Original Title: “The Path to Decentralized Nasdaq”

Authors: Max Resnick (Anza) & Anatoly Yakovenko (Solana Labs)

Compiled by: GaryMa Wu Says Blockchain

Solana aims to create a decentralized trading network that is more efficient than Nasdaq, but the existing blockchain design has not met expectations. Currently, Solana's market makers have a low win rate in the order cancellation race (far below the 13% of centralized exchanges). The Jito auction exacerbates the control of a single leader over state access, leading to wider spreads. In response, it proposes a reconstruction of the consensus mechanism, introducing Concurrent Leaders to optimize order sorting, reduce market makers' adverse selection costs, and improve price efficiency.

The original goal of Solana was to build a blockchain that is fast enough and cheap enough to run a usable central limit order book. The Solana mainnet beta launched in March 2020 — five years have passed, and although we have achieved a lot, it has become increasingly clear that we have not yet realized this goal.

The existing blockchain infrastructure is not designed for trading. If we want to achieve Solana's original mission, we must return to the basics and completely redesign the consensus mechanism to ultimately build a decentralized network capable of competing with the New York Stock Exchange.

====================

=== WORK ORDER 1 ===
Rewrite the collection entry rows from the one containing "right ankle: (451, 583, -5)" through the one containing "right ankle: (1070, 490, 21)", including the rows without keypoints. Increase each keypoint's x, y, and depth values by 75, and leave every other number unchanged.

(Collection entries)
====================

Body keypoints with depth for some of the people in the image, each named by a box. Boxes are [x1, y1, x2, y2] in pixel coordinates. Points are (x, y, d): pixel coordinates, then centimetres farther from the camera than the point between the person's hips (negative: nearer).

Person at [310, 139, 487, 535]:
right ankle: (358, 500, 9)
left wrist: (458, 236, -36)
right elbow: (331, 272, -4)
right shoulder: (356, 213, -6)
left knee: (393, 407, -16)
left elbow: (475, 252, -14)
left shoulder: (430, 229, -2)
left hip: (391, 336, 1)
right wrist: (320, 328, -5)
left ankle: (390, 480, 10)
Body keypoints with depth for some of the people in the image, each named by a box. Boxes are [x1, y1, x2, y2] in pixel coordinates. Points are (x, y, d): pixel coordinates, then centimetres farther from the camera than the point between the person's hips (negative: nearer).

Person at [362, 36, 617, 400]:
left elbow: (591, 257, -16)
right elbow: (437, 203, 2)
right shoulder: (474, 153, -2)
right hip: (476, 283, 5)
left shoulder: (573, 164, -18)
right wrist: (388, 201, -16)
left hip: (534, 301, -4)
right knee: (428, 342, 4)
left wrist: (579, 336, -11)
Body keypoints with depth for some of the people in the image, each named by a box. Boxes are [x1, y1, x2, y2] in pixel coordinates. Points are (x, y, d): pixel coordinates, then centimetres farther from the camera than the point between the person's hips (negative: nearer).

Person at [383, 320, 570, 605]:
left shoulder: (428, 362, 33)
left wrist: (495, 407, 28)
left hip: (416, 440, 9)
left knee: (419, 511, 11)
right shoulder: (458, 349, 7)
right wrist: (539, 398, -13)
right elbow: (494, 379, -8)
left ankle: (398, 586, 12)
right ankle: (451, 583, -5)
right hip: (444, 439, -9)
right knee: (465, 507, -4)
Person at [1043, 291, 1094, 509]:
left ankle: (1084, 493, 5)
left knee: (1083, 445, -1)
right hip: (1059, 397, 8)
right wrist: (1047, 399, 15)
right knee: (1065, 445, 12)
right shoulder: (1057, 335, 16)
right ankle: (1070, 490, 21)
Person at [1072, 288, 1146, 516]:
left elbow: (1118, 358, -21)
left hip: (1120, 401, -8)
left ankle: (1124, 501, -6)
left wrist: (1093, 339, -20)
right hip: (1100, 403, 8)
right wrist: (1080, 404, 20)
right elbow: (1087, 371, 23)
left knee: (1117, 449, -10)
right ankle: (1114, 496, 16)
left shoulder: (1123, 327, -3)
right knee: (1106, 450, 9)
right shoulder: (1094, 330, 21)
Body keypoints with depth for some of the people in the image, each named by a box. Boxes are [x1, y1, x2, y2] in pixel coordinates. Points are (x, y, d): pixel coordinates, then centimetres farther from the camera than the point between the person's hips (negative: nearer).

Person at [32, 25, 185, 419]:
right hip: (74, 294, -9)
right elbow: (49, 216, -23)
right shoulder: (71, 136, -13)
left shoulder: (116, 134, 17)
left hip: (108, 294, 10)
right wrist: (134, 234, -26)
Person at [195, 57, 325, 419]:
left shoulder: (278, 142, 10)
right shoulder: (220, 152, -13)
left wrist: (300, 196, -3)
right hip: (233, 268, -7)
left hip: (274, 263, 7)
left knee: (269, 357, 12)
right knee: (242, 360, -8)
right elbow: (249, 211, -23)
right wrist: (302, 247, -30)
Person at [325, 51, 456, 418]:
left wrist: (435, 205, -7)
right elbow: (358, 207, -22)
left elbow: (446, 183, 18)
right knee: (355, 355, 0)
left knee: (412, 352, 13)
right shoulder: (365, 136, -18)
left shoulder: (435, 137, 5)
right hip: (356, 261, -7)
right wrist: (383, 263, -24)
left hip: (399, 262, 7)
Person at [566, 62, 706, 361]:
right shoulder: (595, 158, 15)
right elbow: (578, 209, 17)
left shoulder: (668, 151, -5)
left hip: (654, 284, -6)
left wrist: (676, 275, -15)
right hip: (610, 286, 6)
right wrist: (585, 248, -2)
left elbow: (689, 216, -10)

====================

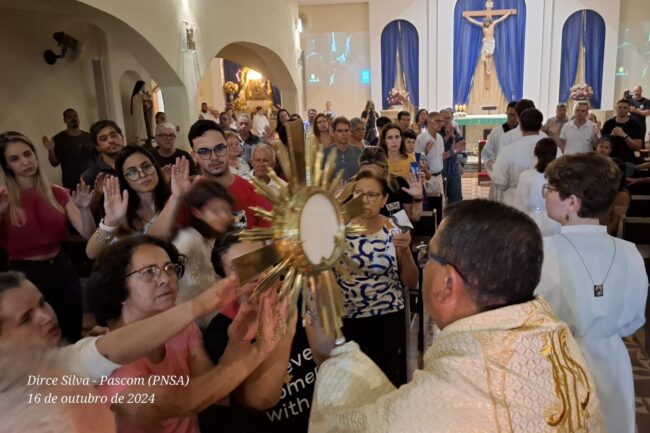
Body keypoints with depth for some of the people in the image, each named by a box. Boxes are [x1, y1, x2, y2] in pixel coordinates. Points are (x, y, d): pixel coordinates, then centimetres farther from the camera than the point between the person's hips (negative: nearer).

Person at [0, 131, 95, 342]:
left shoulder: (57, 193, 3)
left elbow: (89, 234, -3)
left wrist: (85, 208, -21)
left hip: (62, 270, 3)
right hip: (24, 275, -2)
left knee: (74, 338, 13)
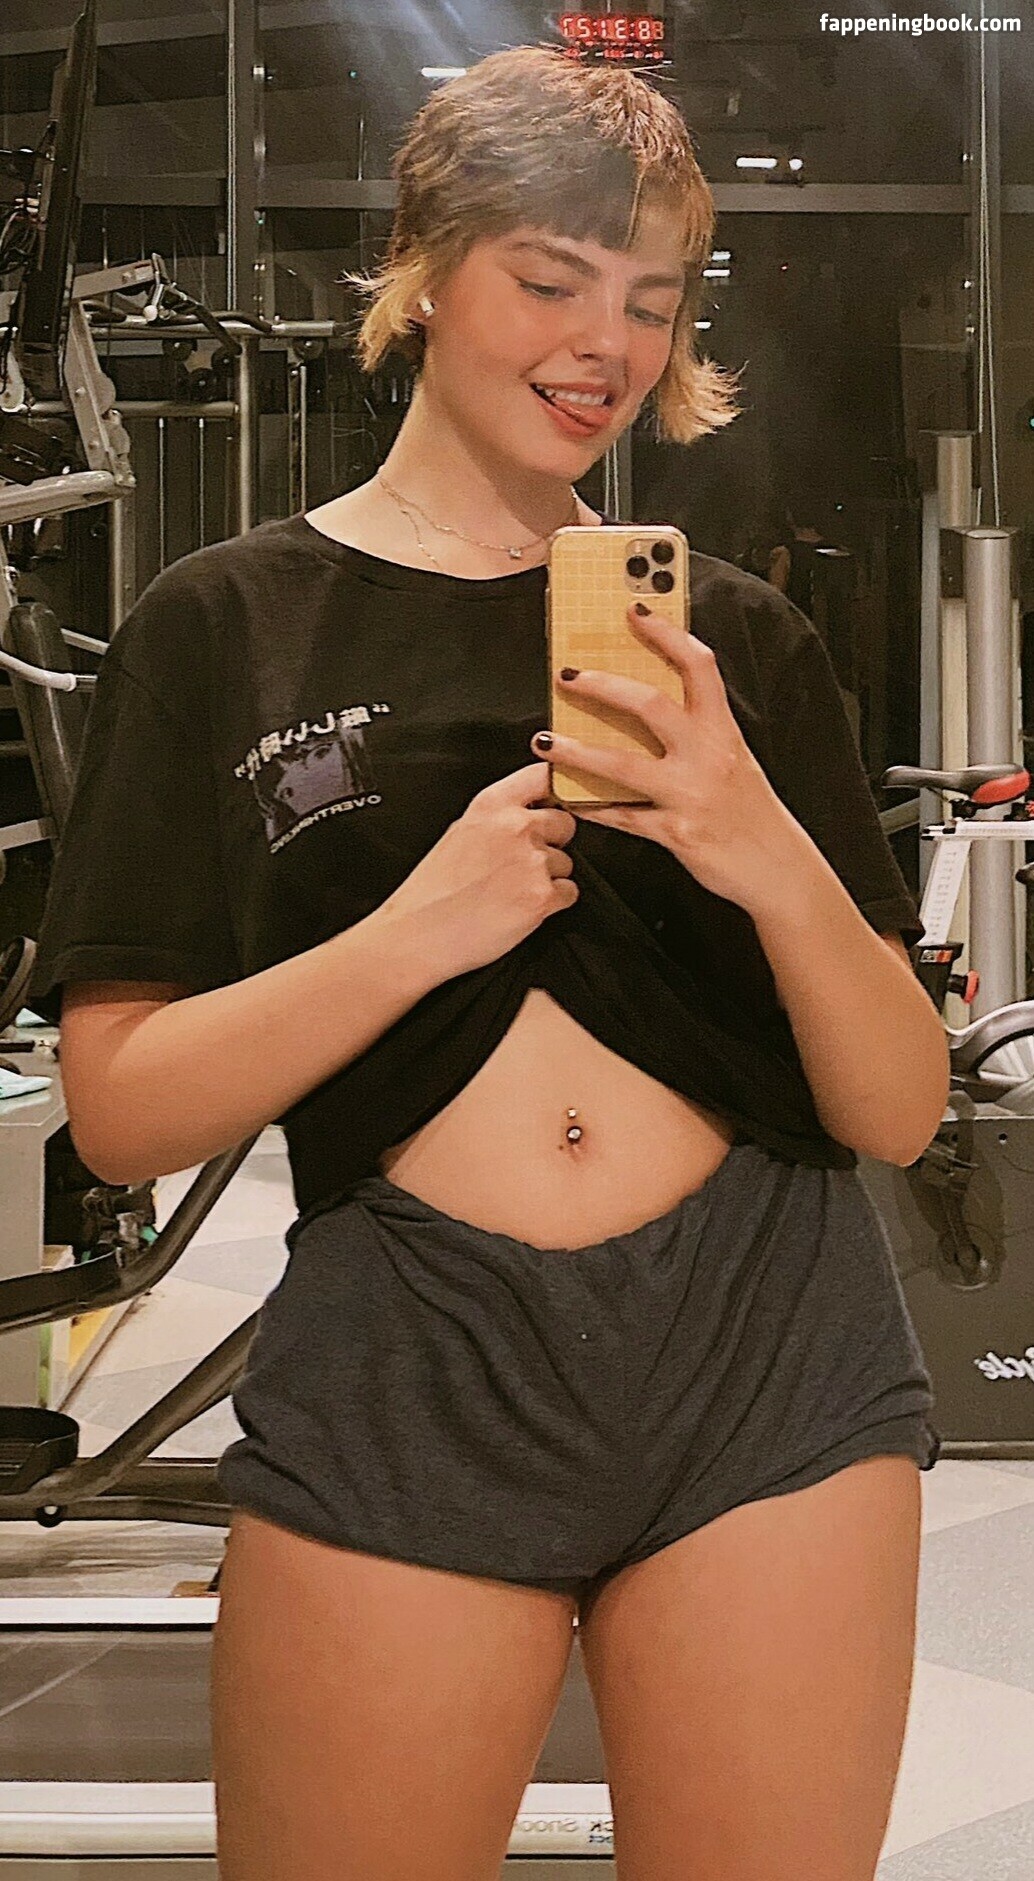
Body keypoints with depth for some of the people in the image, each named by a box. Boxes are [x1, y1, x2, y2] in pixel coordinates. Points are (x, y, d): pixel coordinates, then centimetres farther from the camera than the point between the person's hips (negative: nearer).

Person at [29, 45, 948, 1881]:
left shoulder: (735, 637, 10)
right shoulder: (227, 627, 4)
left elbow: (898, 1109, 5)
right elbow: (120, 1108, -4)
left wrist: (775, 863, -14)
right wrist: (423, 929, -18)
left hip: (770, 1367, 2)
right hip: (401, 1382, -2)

====================

=== WORK ORDER 2 ===
Does each statement agree with the Solana passage? Answer yes or no for each, and quote the words of the passage that decide it.
(a) The Solana mainnet beta launched in March 2020.
(b) Solana's market makers win the order cancellation race more often than market makers on centralized exchanges.
(c) The Jito auction narrows spreads.

=== ANSWER AREA 1 ===
right ankle: (526, 658, 70)
right hip: (519, 514, 66)
right knee: (540, 582, 71)
Person at [1043, 291, 1094, 509]:
left ankle: (1159, 568, 80)
left knee: (1158, 520, 74)
right hip: (1134, 472, 83)
right wrist: (1122, 474, 90)
right knee: (1140, 520, 87)
right shoulder: (1132, 410, 91)
right ankle: (1145, 565, 96)

=== ANSWER AREA 2 ===
(a) Yes: "The Solana mainnet beta launched in March 2020"
(b) No: "Solana's market makers have a low win rate in the order cancellation race (far below the 13% of centralized exchanges)"
(c) No: "The Jito auction exacerbates the control of a single leader over state access, leading to wider spreads."